There are websites that let you rent GPUs for cheap, such as QuickPod. Have you checked those P2P GPU rentals out?

sleepyeldrazi 37 days ago

My plan is to validate it first using qwen3.5 0.8B if it even works (as it has the same architecture as qwen3.6 27b, just scaled down a bit) on my 3090. If it does, I'll make a git about the process if anyone wants to use my approach, while I try to convince my uni to lend me h100s for a day.

sleepyeldrazi 36 days ago

If anyone is interested in watching my 0.8B experiments: https://orthrus.kokoham.com/ . The current code is here: https://git.kokoham.com/sleepy/qwen_orthrus .

The hard part was that the original Orthrus works with transformers, but 3.5(and 3.6) is Hybrid: 75% GatedDeltaNet + 25% GatedAttention. I am testing a trick that might make is work with the GatedDeltaNet, and dry runs are promising, but only a full train will reveal if it works. More information in the repo and on the site under the "What is this all about?" button.

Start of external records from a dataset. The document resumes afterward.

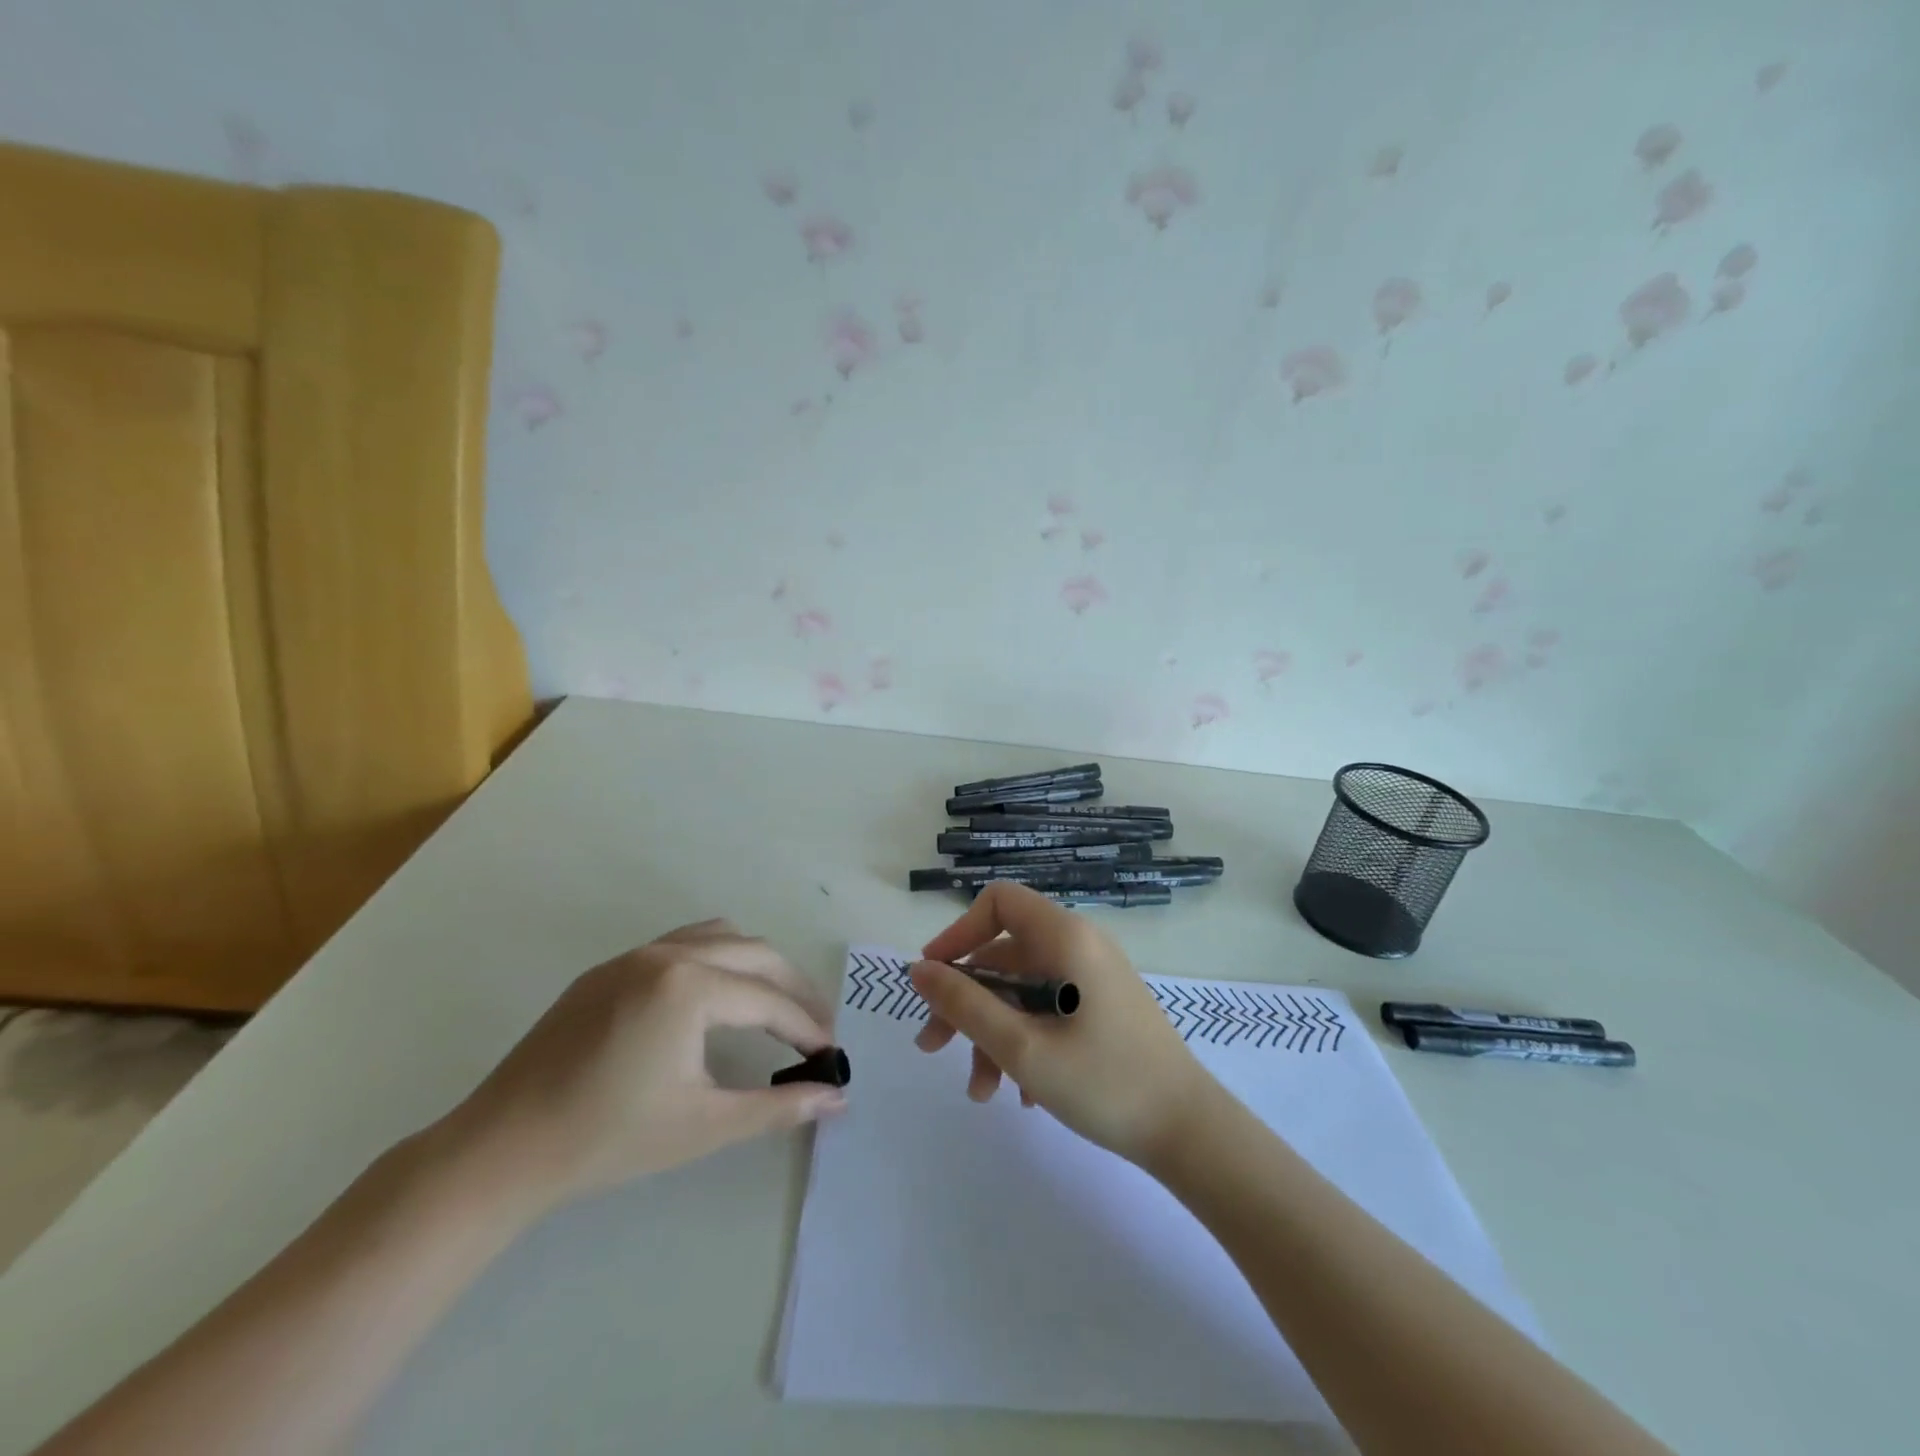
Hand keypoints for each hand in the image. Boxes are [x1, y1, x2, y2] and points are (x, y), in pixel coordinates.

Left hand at [441, 920, 843, 1215]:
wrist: (501, 1150)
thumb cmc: (608, 1139)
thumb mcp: (704, 1125)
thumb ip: (778, 1107)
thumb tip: (837, 1099)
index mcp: (690, 987)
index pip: (769, 1002)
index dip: (807, 1028)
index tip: (831, 1055)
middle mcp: (668, 954)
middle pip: (756, 954)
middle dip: (793, 988)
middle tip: (816, 1026)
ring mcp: (634, 956)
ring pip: (719, 936)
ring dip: (756, 965)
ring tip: (773, 1005)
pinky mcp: (609, 969)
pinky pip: (681, 944)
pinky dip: (716, 959)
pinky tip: (714, 999)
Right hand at [909, 883, 1220, 1167]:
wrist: (1190, 1133)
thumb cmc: (1104, 1082)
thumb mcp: (1021, 1047)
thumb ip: (964, 1005)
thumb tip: (918, 970)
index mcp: (1065, 937)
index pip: (998, 902)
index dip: (958, 933)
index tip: (934, 979)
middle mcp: (1080, 945)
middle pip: (1004, 954)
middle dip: (965, 1000)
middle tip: (933, 1048)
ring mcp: (1093, 977)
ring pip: (1023, 990)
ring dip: (993, 1033)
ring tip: (982, 1093)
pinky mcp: (1102, 1007)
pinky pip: (1048, 1008)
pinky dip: (1025, 1041)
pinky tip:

Note: i may restart it or try different configs at different points, if the site is down there is probably some sort of result/conclusion in the repo.

0-_-0 36 days ago

3.6 already supports multi token generation AFAIK

jbellis 36 days ago

Yes, but not diffusion based, it's still doing token-at-a-time speculation.

0-_-0 36 days ago

I thought it can do multiple tokens at a time

sleepyeldrazi 36 days ago

Think of this as another way of achieving that. This theoretically has a higher ceiling of how much it can predict at a time. And more importantly is a lot more memory efficient during actual inference.

regularfry 36 days ago

There was a chart from the Unsloth folks posted to Reddit in the last couple of days which showed that the draft sweet spot for MTP was 2-3 tokens ahead depending on the quant. Thats not much, and I think this might do a lot better. The whole "provably identical distribution" thing is doing a lot of work in my head, and I don't think that's true of the MTP model in qwen's architecture.

littlestymaar 37 days ago

So, it's D-Flash but at each transformer layer and share the KV cache of the original model? Very smart!

foobar10000 36 days ago

Kindof yeah - predictivity is a question though for larger layers - when trying to scale this up. But yeah, this is a "95% predictor in latent space is a 7x improvement in speed if done right" approach.

deflator 34 days ago

I'm sure I don't understand all the technical aspects, but I do understand that this is frickin' cool. Nice work.

jbellis 36 days ago

Really cool work!

Does the training data budget scale with model size?

How would you compare the Gemma 4 draft model which is also integrated with the base kv cache?

gkapur 36 days ago

On the limitation side:

Do you think this would scale to larger transformer models with more parameters per layer?

How would this work with MOE models or sparse models?

dot_treo 37 days ago

Do you plan on releasing the training code?

jbellis 36 days ago

BTW the paper says

> Since only (Qdiff,Kdiff,Vdiff) are updated during training, the total number of trainable parameters is approximately 16% of the full model.

But the code defines q_proj_diff, k_proj_diff, v_proj_diff, and o_proj_diff, and it only matches 16% when you include the O term.